The sentence ∀x∀y (x < y → ∃z (x < z ∧ z < y)) — 'between any two elements there is a third' — is true in (ℚ, <) but false in (ℤ, <). What does this demonstrate?
AThe sentence is logically invalid, since it fails in at least one structure
BThe sentence is logically valid, since it succeeds in at least one structure
CThe truth value of a first-order sentence is relative to the structure, not an intrinsic property of the formula alone
DQuantifiers behave differently over rational numbers than over integers, making universal quantification unreliable
A sentence's truth is not absolute in first-order logic — it holds or fails relative to a specific structure's domain and interpretation.

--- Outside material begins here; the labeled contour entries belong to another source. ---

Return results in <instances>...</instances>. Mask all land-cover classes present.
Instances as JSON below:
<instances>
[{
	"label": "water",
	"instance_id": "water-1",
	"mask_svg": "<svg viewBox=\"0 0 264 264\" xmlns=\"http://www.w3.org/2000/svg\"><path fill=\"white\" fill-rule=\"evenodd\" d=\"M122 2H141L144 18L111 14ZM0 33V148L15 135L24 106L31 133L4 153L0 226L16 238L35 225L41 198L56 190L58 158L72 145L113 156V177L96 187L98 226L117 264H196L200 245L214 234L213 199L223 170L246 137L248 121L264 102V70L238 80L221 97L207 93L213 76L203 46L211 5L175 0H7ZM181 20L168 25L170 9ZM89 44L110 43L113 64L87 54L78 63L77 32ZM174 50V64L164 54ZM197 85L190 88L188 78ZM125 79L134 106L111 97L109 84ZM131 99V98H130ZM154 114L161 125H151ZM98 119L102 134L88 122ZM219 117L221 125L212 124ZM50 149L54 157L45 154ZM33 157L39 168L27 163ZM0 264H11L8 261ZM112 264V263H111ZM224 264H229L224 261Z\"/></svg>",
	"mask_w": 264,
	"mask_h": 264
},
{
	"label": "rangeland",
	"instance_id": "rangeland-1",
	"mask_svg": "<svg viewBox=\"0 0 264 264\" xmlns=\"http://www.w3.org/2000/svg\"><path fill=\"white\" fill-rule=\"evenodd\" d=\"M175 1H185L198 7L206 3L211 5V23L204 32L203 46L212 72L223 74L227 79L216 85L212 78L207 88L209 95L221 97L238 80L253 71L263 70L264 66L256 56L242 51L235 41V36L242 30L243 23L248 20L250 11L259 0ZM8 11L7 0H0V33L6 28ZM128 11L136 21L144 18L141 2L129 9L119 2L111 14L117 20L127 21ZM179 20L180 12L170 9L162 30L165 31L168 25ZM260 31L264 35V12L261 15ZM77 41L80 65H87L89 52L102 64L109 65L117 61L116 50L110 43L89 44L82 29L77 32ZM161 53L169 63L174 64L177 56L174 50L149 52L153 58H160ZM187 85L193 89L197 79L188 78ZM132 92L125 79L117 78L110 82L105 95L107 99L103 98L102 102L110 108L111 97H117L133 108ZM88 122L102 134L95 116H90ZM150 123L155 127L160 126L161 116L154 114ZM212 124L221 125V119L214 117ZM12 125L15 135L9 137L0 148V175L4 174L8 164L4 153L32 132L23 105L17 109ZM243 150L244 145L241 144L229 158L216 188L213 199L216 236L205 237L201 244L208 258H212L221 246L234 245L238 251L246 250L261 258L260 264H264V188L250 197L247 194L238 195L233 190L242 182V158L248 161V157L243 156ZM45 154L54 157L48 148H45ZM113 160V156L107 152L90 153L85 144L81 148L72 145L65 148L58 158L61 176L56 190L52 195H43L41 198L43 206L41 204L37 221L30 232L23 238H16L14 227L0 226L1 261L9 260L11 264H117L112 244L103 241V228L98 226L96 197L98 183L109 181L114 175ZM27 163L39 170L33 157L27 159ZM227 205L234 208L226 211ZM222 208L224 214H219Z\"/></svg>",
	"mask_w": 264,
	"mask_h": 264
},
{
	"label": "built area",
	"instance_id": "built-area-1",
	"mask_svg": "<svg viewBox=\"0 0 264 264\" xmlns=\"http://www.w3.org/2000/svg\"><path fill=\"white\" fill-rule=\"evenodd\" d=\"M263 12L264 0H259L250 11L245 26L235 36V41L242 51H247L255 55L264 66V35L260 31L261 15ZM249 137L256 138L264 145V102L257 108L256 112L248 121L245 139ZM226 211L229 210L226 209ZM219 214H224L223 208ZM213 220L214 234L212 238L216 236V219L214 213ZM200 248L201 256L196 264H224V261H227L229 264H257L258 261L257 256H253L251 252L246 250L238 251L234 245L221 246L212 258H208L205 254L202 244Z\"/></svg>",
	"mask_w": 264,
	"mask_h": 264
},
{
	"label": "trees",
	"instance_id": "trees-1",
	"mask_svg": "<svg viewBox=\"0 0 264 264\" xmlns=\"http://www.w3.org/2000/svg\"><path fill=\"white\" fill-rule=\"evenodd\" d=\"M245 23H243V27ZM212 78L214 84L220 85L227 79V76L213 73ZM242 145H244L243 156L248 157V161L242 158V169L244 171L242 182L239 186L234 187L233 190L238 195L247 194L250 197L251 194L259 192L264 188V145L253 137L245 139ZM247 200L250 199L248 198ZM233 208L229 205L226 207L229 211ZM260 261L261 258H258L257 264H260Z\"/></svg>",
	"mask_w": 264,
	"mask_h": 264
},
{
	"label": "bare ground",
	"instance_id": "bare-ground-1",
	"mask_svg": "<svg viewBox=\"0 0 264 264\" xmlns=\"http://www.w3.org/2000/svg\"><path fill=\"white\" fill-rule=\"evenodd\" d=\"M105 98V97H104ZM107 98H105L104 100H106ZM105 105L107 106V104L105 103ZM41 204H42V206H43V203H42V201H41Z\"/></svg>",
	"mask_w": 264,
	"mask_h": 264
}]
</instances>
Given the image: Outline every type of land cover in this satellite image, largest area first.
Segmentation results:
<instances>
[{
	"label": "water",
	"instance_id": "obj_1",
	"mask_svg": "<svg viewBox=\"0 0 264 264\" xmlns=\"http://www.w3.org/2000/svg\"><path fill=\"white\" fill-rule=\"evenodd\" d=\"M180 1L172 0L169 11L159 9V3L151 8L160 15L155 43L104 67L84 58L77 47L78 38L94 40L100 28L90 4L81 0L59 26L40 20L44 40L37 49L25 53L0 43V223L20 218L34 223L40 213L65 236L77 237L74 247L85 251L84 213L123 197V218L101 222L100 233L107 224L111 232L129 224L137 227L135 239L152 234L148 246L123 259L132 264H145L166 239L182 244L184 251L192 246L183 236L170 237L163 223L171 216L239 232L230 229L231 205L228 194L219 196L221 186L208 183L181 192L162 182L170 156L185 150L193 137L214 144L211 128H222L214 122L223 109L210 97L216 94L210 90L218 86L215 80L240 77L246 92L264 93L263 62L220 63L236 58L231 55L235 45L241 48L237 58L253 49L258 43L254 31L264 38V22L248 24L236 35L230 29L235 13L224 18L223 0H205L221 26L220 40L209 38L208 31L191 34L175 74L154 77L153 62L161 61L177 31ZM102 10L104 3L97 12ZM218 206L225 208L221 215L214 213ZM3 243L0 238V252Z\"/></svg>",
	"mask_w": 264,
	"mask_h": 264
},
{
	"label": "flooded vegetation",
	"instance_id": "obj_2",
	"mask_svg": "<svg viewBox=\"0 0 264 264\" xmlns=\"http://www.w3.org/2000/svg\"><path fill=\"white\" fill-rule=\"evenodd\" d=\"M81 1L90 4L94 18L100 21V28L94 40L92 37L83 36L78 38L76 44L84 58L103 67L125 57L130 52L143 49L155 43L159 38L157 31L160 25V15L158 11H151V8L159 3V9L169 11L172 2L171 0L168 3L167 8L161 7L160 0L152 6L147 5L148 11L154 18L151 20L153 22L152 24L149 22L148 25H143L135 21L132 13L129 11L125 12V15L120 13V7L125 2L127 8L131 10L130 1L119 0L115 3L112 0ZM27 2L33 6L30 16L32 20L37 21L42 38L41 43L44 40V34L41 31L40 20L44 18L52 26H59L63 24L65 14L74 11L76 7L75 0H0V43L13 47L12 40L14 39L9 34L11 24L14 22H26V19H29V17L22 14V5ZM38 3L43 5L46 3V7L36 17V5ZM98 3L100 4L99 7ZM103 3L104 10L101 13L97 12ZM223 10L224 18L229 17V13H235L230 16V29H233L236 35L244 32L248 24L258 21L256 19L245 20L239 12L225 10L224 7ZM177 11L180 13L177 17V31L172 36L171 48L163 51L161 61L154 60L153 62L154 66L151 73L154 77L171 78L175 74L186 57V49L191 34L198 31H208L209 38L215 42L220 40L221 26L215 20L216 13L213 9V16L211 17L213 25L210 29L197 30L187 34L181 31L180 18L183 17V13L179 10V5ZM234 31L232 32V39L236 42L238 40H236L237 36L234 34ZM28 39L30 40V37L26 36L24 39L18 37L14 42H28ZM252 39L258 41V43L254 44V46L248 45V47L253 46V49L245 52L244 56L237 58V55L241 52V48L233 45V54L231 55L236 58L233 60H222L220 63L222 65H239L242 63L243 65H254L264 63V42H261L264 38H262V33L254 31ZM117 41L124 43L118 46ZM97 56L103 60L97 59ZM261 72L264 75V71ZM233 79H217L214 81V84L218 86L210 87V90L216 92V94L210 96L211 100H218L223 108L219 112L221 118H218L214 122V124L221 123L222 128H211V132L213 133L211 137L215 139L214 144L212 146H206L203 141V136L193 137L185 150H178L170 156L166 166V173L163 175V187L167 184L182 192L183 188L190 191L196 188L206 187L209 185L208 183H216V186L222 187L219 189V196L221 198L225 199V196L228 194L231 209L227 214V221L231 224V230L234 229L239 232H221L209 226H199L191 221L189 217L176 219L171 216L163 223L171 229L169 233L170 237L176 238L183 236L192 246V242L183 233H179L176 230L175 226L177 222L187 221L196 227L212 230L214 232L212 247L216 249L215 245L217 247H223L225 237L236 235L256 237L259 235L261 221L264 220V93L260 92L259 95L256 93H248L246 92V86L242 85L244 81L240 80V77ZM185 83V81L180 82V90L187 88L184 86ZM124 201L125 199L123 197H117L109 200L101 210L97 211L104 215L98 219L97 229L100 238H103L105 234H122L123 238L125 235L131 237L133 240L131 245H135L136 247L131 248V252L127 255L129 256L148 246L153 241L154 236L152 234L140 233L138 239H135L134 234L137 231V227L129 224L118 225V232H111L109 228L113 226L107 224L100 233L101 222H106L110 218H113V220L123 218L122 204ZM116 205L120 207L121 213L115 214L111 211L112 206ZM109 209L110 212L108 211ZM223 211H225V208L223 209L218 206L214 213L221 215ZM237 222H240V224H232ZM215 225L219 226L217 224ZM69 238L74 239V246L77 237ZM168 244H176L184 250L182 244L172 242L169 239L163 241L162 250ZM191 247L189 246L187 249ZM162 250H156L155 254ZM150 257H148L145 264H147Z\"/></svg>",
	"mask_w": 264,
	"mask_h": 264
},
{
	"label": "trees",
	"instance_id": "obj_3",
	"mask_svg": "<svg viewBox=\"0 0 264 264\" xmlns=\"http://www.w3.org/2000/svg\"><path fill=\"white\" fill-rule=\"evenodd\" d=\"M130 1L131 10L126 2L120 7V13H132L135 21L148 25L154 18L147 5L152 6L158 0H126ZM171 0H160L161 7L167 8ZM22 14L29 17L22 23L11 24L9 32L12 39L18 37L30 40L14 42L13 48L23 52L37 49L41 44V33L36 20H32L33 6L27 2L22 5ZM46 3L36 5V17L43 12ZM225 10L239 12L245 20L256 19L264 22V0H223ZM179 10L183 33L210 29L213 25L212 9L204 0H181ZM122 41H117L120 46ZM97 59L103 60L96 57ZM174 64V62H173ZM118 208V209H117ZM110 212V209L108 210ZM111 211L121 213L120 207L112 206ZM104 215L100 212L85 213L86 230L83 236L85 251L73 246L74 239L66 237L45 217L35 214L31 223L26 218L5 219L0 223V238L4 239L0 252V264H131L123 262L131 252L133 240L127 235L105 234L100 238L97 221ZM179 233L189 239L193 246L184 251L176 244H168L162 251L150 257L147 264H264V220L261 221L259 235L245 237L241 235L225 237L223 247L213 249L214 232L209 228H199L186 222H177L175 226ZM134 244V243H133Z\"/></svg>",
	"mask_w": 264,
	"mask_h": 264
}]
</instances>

The sentence is true in (ℚ, <) because the rationals are dense (there is always a rational between any two rationals). It is false in (ℤ, <) because there is nothing between 3 and 4 in the integers. The same formula, different structure, different truth value. This is the foundational concept of model theory: M ⊨ φ is a relation, not a property of φ alone.
Question 2 Multiple Choice
To evaluate whether M ⊨ ∃x P(x), which of the following must be true?
AP(x) must hold for every element a in the domain |M|
BThere must exist at least one element a ∈ |M| such that M ⊨ P(x)[x↦a]
CThe variable x must already be assigned a value in the variable assignment s
DP must be interpreted as a total function in the structure M
The existential quantifier ∃x φ is satisfied in M iff there is *some* element a in the domain |M| for which φ is satisfied when x is assigned to a. You only need one witness — if any single element makes the formula true, ∃x φ is satisfied. Option A describes universal quantification (∀). Option C is wrong because the quantifier itself binds x; no prior assignment is needed.
Question 3 True / False
For a sentence φ (a formula with no free variables), the truth value M ⊨ φ does not depend on the variable assignment s.
TTrue
FFalse
Answer: True
Variable assignments matter only for free variables — the open slots in a formula that must be assigned concrete domain elements before the formula has a truth value. A sentence has no free variables by definition; all variables are bound by quantifiers, which range over the domain themselves. So whether M ⊨ φ holds is determined entirely by the structure M and not by any particular assignment s. This is why sentences can be said to be simply 'true or false in M' without specifying s.
Question 4 True / False
A formula that is satisfiable (true in some structure) is also valid (true in most structures).
TTrue
FFalse
Answer: False
Satisfiability and validity are distinct logical properties. A satisfiable formula is one that is true in *at least one* structure. A valid formula is true in *every* structure (a tautology). Most interesting formulas are satisfiable but not valid — the example ∀x∀y (x < y → ∃z (x < z ∧ z < y)) is true in (ℚ, <) but false in (ℤ, <), so it is satisfiable but not valid. Only logical tautologies like ∀x (P(x) → P(x)) are valid.
Question 5 Short Answer
Explain why evaluating a first-order sentence requires specifying a structure M, rather than simply determining whether the sentence is 'true' on its own.
Think about your answer, then reveal below.
Model answer: First-order sentences contain predicate symbols, function symbols, and constants that have no meaning by themselves — they are just syntactic labels. A structure M assigns each symbol a concrete interpretation: predicates become sets of tuples, functions become actual functions, constants become domain elements. Without a structure, 'x < y' has no truth value because < has no meaning, and the domain for quantifiers to range over is undefined. Satisfaction M ⊨ φ is inherently a relation between a formula and a structure because the formula's truth depends entirely on what the symbols are interpreted to mean in a specific mathematical universe.
This is what distinguishes first-order logic from propositional logic, where truth values are directly assigned. In first-order logic, meaning is supplied by structures, making satisfaction a two-place relation. Model theory studies exactly this relationship — which formulas are true in which structures — and it underlies all of modern mathematics' foundations.